Once we finished our coffees we headed back down to Cheonggyecheon and walked it all the way to one our few must-see attractions, the Dongdaemun Design Plaza. This isn't going to be everyone's cup of tea but as a designer Elsie was in absolute heaven. It is kinda hard to really even describe Dongdaemun Design Plaza (DDP). It's part cyberpunk building, part public space, part art exhibit, part design hall / incubator, part shopping centre. It is this amazing amalgamation of many different aspects of Seoul that we spent over two hours exploring. When we walked through what they call the "Design Lab" both Elsie and I immediately imagined ourselves pulling out our laptops and spending hours working in the space. It honestly made me want to go back into an office and collaborate with colleagues again.

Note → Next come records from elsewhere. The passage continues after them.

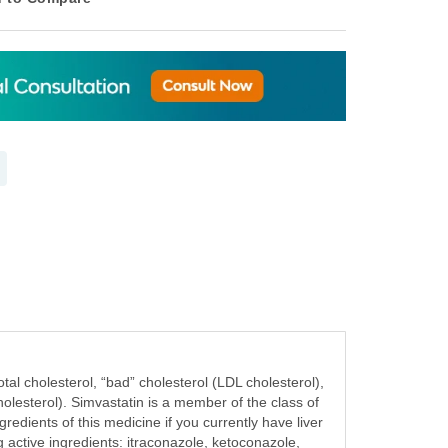
al cholesterol, “bad” cholesterol (LDL cholesterol),
cholesterol). Simvastatin is a member of the class of
gredients of this medicine if you currently have liver
g active ingredients: itraconazole, ketoconazole,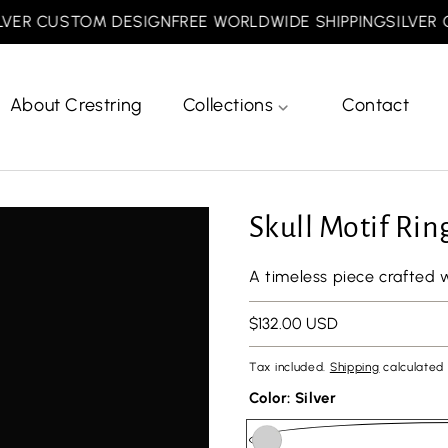
R CUSTOM DESIGN
FREE WORLDWIDE SHIPPING
SILVER CU
About Crestring
Collections
Contact
Skull Motif Rin
A timeless piece crafted 
Regular
$132.00 USD
price
Tax included.
Shipping
calculated 
Color:
Silver
url(//crestring.com/cdn/shop/files/minesiz.png?v=1768810887&width=50)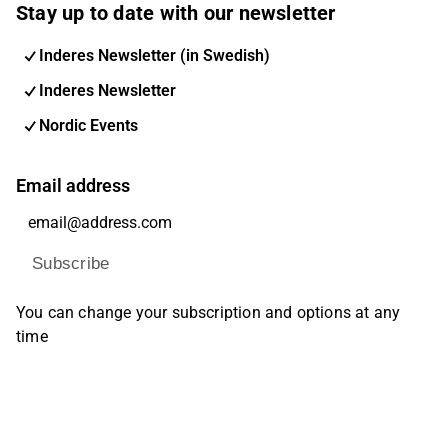
Stay up to date with our newsletter
Inderes Newsletter (in Swedish)
Inderes Newsletter
Nordic Events
Email address
Subscribe
You can change your subscription and options at any
time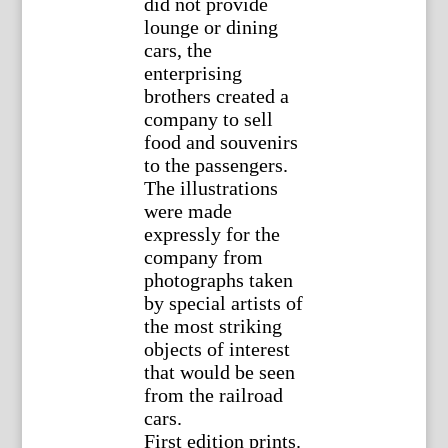
did not provide
lounge or dining
cars, the
enterprising
brothers created a
company to sell
food and souvenirs
to the passengers.
The illustrations
were made
expressly for the
company from
photographs taken
by special artists of
the most striking
objects of interest
that would be seen
from the railroad
cars.
First edition prints.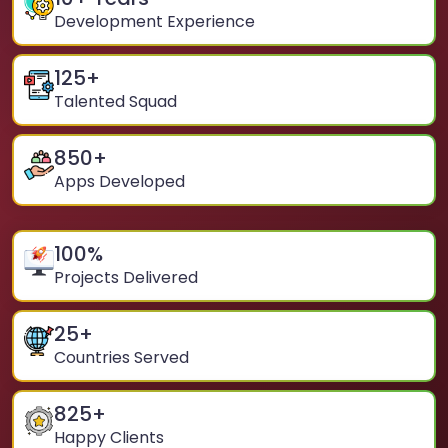
Development Experience
125
+
Talented Squad
850
+
Apps Developed
100
%
Projects Delivered
25
+
Countries Served
825
+
Happy Clients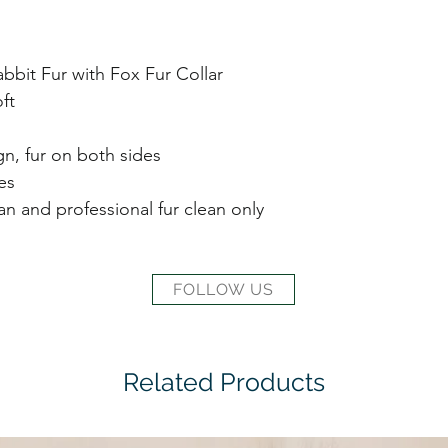
bit Fur with Fox Fur Collar
ft
gn, fur on both sides
es
ean and professional fur clean only
FOLLOW US
Related Products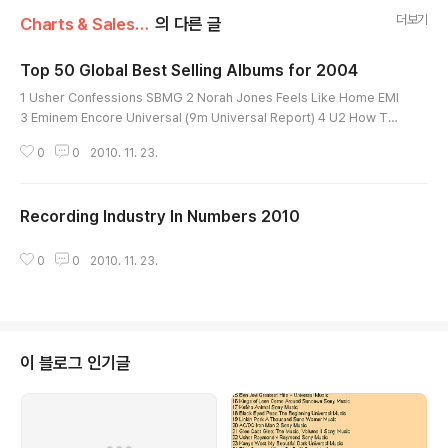
더보기
Charts & Sales/IFPI Lists
의 다른 글
Top 50 Global Best Selling Albums for 2004
글 내용
1 Usher Confessions SBMG 2 Norah Jones Feels Like Home EMI
3 Eminem Encore Universal (9m Universal Report) 4 U2 How To
Dismantle An Atomic Bomb Universal (8.5m Universal Report) 5
0
0
2010. 11. 23.
Avril Lavigne Under My Skin SBMG 6 Robbie Williams Greatest H
its EMI 7 Shania Twain Greatest Hits Universal (5.4m Universal R
eport) 8 Destiny's Child Destiny Fulfilled SBMG 9 Guns N' Roses
Recording Industry In Numbers 2010
Greatest Hits Universal (4.9m..
글 내용
0
0
2010. 11. 23.
이 블로그 인기글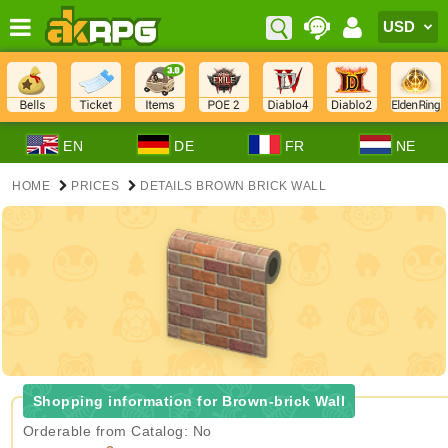
EN
DE
FR
NE
HOME
PRICES
DETAILS BROWN BRICK WALL
Shopping information for Brown-brick Wall
Orderable from Catalog: No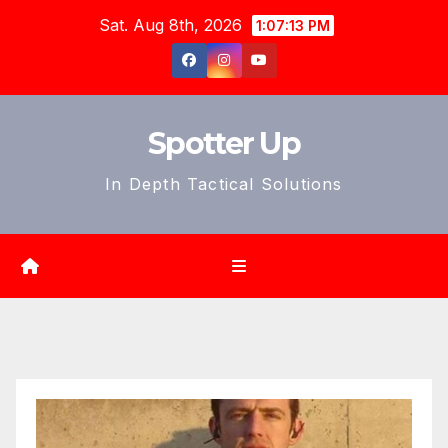
Skip
Sat. Aug 8th, 2026
1:07:15 PM
to
content
Spotter Up
In Depth Tactical Solutions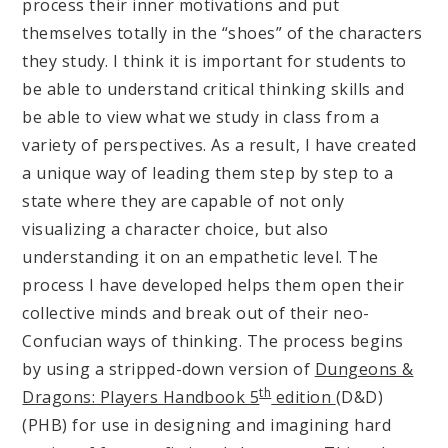
process their inner motivations and put
themselves totally in the “shoes” of the characters
they study. I think it is important for students to
be able to understand critical thinking skills and
be able to view what we study in class from a
variety of perspectives. As a result, I have created
a unique way of leading them step by step to a
state where they are capable of not only
visualizing a character choice, but also
understanding it on an empathetic level. The
process I have developed helps them open their
collective minds and break out of their neo-
Confucian ways of thinking. The process begins
by using a stripped-down version of
Dungeons &
th
Dragons: Players Handbook 5
edition
(D&D)
(PHB) for use in designing and imagining hard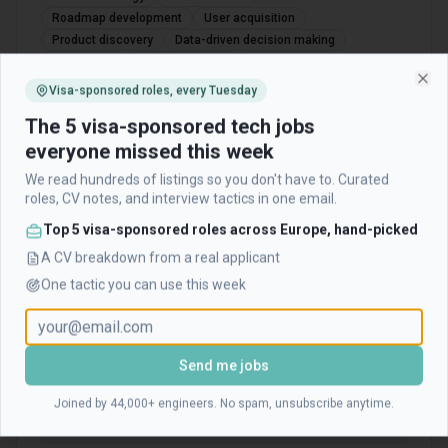
Roadmap development
User acquisition
Product discovery
Data-driven decision making
A/B testing
Experimentation
User research
Stakeholder management
Cross-functional leadership
Visa-sponsored roles, every Tuesday
Clo
Financial technology
UX/UI sensibility
Market analysis
The 5 visa-sponsored tech jobs
Product metrics
Feature prioritization
everyone missed this week
We read hundreds of listings so you don't have to. Curated
roles, CV notes, and interview tactics in one email.
Frequently Asked Questions about
Top 5 visa-sponsored roles across Europe, hand-picked
TradingView
A CV breakdown from a real applicant
One tactic you can use this week
Is TradingView hiring right now?
Does TradingView offer visa sponsorship?
Send me jobs
Joined by 44,000+ engineers. No spam, unsubscribe anytime.
Where is this role located?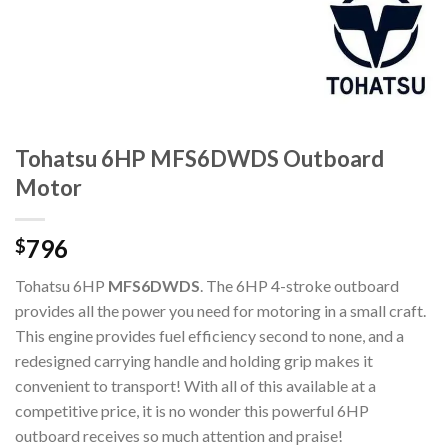
Tohatsu 6HP MFS6DWDS Outboard
Motor
796
$
Tohatsu 6HP
MFS6DWDS
. The 6HP 4-stroke outboard
provides all the power you need for motoring in a small craft.
This engine provides fuel efficiency second to none, and a
redesigned carrying handle and holding grip makes it
convenient to transport! With all of this available at a
competitive price, it is no wonder this powerful 6HP
outboard receives so much attention and praise!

After we completed our tour of DDP we walked back to the hotel but decided to take a different route along a street called "Eulji-ro". We were immediately overwhelmed by the fact that every single inch of this street (and especially the side streets) were consumed by small shops that dealt either in tooling, construction supplies, or appliances. It was easily the largest grouping of manufacturing retailers that I had ever seen in my entire life and to have it so close a major tourist site boggled my mind. When I got back to the hotel I found this article which talks about how that manufacturing district is actually being gentrified and those storefronts are being shutdown.

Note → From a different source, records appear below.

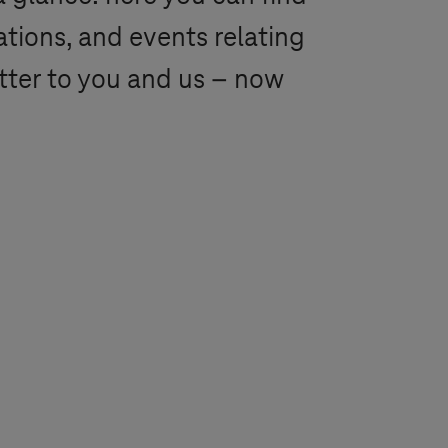
ations, and events relating
tter to you and us – now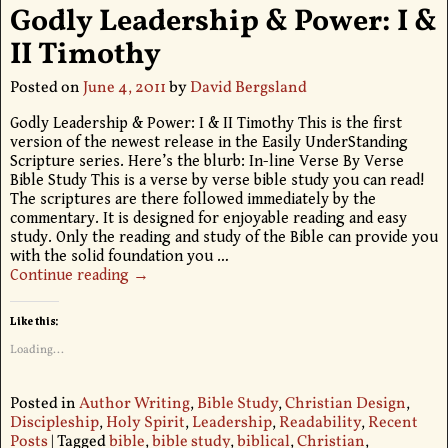
Godly Leadership & Power: I &
II Timothy
Posted on
June 4, 2011
by
David Bergsland
Godly Leadership & Power: I & II Timothy This is the first
version of the newest release in the Easily UnderStanding
Scripture series. Here’s the blurb: In-line Verse By Verse
Bible Study This is a verse by verse bible study you can read!
The scriptures are there followed immediately by the
commentary. It is designed for enjoyable reading and easy
study. Only the reading and study of the Bible can provide you
with the solid foundation you
…
Continue reading →
Like this:
Loading...
Posted in
Author Writing
,
Bible Study
,
Christian Design
,
Discipleship
,
Holy Spirit
,
Leadership
,
Readability
,
Recent
Posts
|
Tagged
bible
,
bible study
,
biblical
,
Christian
,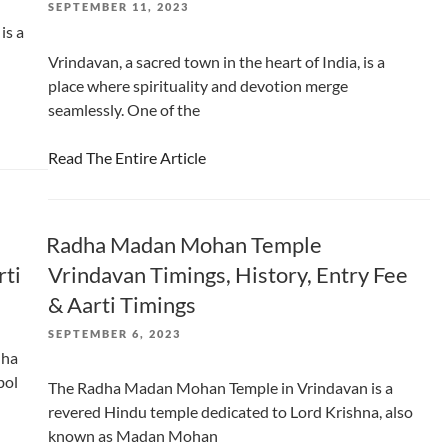
POSTED
SEPTEMBER 11, 2023
ON
is a
Vrindavan, a sacred town in the heart of India, is a
place where spirituality and devotion merge
seamlessly. One of the
Read The Entire Article
Radha Madan Mohan Temple
rti
Vrindavan Timings, History, Entry Fee
& Aarti Timings
POSTED
SEPTEMBER 6, 2023
ON
dha
bol
The Radha Madan Mohan Temple in Vrindavan is a
revered Hindu temple dedicated to Lord Krishna, also
known as Madan Mohan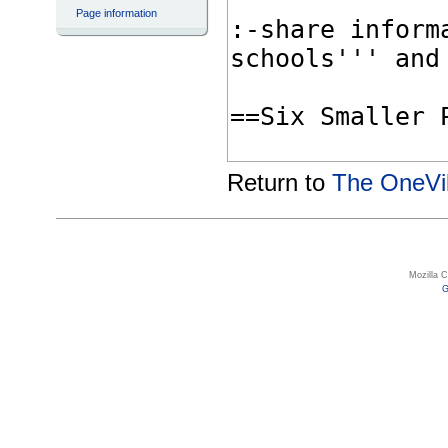
Page information
Return to
The OneVil
Mozilla 
G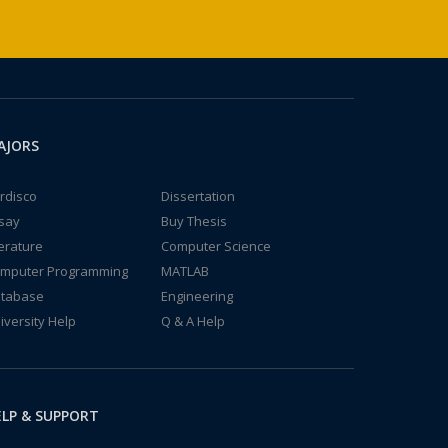
AJORS
rdisco
Dissertation
say
Buy Thesis
terature
Computer Science
mputer Programming
MATLAB
tabase
Engineering
iversity Help
Q & A Help
LP & SUPPORT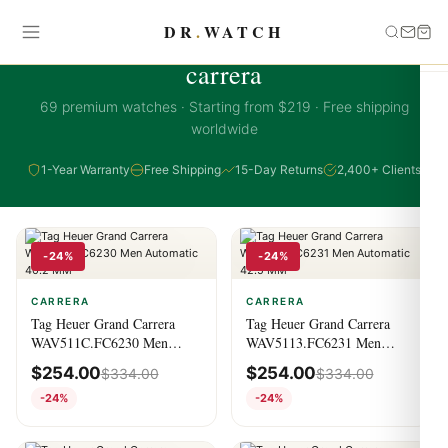
DR
.
WATCH
CARRERA COLLECTION
carrera
69 premium watches · Starting from $219 · Free shipping
worldwide
1-Year Warranty
Free Shipping
15-Day Returns
2,400+ Clients
-24%
-24%
CARRERA
CARRERA
Tag Heuer Grand Carrera
Tag Heuer Grand Carrera
WAV511C.FC6230 Men
WAV5113.FC6231 Men
Automatic 40.2 MM
Automatic 42.5 MM
$
254.00
$
254.00
$
334.00
$
334.00
-24%
-24%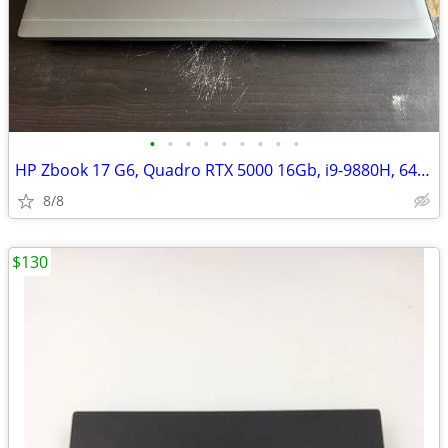
•
•
•
•
•
•
•
•
•
HP Zbook 17 G6, Quadro RTX 5000 16Gb, i9-9880H, 64Gb RAM
8/8
$130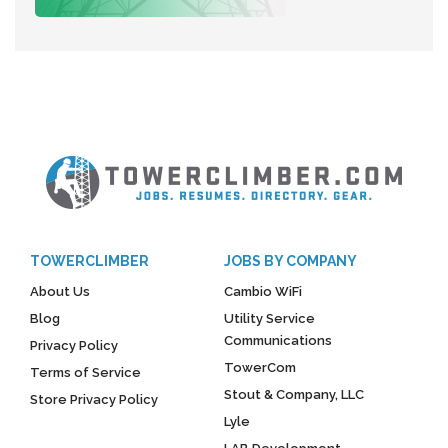
TOWERCLIMBER
JOBS BY COMPANY
About Us
Cambio WiFi
Blog
Utility Service
Communications
Privacy Policy
TowerCom
Terms of Service
Stout & Company, LLC
Store Privacy Policy
Lyle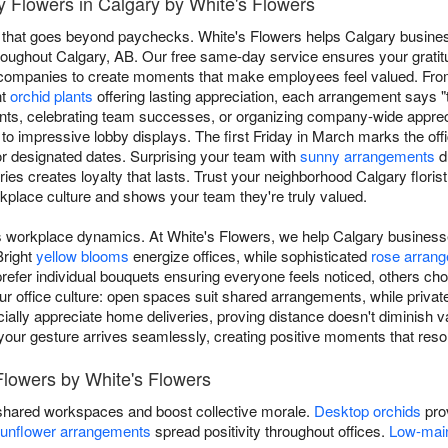
 Flowers in Calgary by White's Flowers
 that goes beyond paychecks. White's Flowers helps Calgary busine
 throughout Calgary, AB. Our free same-day service ensures your gratit
l companies to create moments that make employees feel valued. Fro
nt
orchid plants
offering lasting appreciation, each arrangement says 
nts, celebrating team successes, or organizing company-wide appreci
to impressive lobby displays. The first Friday in March marks the off
or designated dates. Surprising your team with
sunny arrangements
d
es creates loyalty that lasts. Trust your neighborhood Calgary florist 
rkplace culture and shows your team they're truly valued.
ms workplace dynamics. At White's Flowers, we help Calgary business
Bright
yellow blooms
energize offices, while sophisticated
rose arran
fer individual bouquets ensuring everyone feels noticed, others ch
our office culture: open spaces suit shared arrangements, while priva
lly appreciate home deliveries, proving distance doesn't diminish va
, your gesture arrives seamlessly, creating positive moments that reso
Flowers by White's Flowers
shared workspaces and boost collective morale.
Desktop orchids
prov
unflower arrangements
spread positivity throughout offices.
Low-main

Back at the hotel we mapped out our evening and decided it was time to visit Insa-dong for some food. This is another one of those extremely touristy areas but because it is our very first time in Seoul we knew that we had to experience it at least once. Insa-dong is undoubtedly more interesting and varied than Myeongdong but it still caters to tourists quite a bit. On the 3rd floor of a random building we stumbled upon Manseok Gamagooi Annyeong, a pork-centric Korean barbecue restaurant. Even though we had just had Korean barbecue the night prior, the idea of pork belly had us salivating and we got a table.

First things first, we had the exact same awkward experience where our server cooked our meat for us without saying a word. I still have no idea if this is common practice or if they just don't trust foreigners to cook the meat properly. That being said, they did an absolutely amazing job and the pork belly and shoulder we ordered was incredibly juicy. Again we had the odd experience of being immediately presented the bill before we had finished eating. We would have loved to have ordered more pork belly but still not understanding what the customs were we just paid and left. To anyone visiting Insa-dong I highly recommend you consider 만석장가마구이.

With our bellies full we headed back to the hotel and with jet lag still kicking our ass we were in bed by 8pm.